Now, I’m learning to take in big data sets like the (infamous among data science students, I’ll bet) Ames housing data, and predict outcomes (like the price of houses) based on the known data but without any real prior knowledge of the mechanisms that might cause the differences.

Data Science Modeling, over-simplified

How did I get here, and why?

I went into physics and math in the first place because I just love puzzling out complicated problems. Then I chose climate dynamics in particular because I love the ocean, but I also wanted to make a positive impact on the world.

To put it in data science terms, if X = [[my actions]] and y = [people’s general well-being], I’d like for the result of:

to be a positive coefficient.

Somewhere along the way, I realized ocean physics just wasn’t keeping me engaged. I wanted new challenges. But I still wanted that positive impact, so I decided to become a classroom teacher.

I taught high school math for 12 years, in Texas and Georgia, a mix of general education, gifted, and special education. For the first 4 years, I taught geometry and pre-calculus at a project-based academy, where the emphasis was really on finding ways to apply the math concepts to real life situations. My absolute favorite of all my class projects was when I noticed a particular group of students (who didn’t as a rule do much work) were avid skaters. So we used surface area and volume of composite shapes (of the students’ choosing) to design and make a budget for a skatepark. Darned if those skater kids didn’t give me an amazing project.

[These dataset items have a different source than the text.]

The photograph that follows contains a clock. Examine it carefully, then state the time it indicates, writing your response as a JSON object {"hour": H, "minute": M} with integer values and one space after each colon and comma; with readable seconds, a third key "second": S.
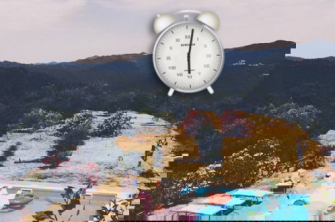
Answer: {"hour": 6, "minute": 2}
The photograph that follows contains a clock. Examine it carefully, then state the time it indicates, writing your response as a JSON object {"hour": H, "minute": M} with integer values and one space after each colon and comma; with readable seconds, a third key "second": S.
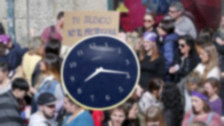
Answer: {"hour": 8, "minute": 19}
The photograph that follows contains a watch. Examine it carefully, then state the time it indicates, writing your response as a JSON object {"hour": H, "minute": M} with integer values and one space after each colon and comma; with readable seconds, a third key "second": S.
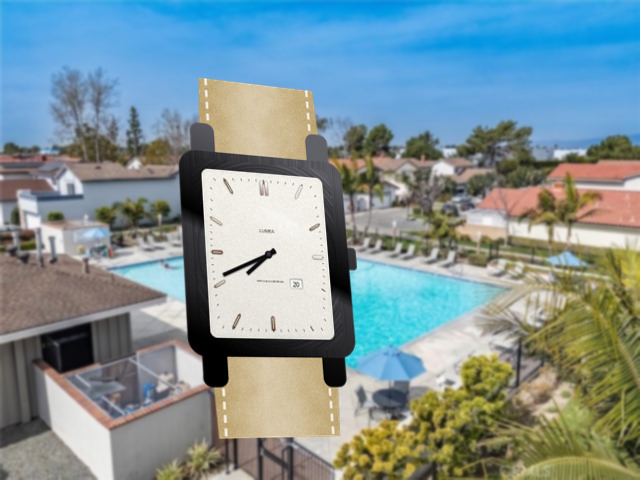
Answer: {"hour": 7, "minute": 41}
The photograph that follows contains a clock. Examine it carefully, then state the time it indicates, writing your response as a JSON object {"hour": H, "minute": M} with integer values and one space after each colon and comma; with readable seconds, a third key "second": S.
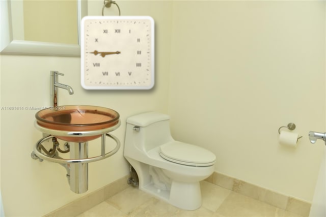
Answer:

That pretty clearly illustrated to me that math is a lot more fun with you apply it to varied and interesting projects.

That’s part of what draws me now to data science — I want to apply mathematics to solve a wide variety of complicated problems.

The other piece is that as a a classroom teacher, the mathematical problems just weren’t all that interesting anymore, for me personally. I’m ready to learn new things — all the things, please — and to use that new knowledge to figure out solutions to new problems that nobody’s solved yet.

So that’s why I want to be a data scientist. Hope to see you out there!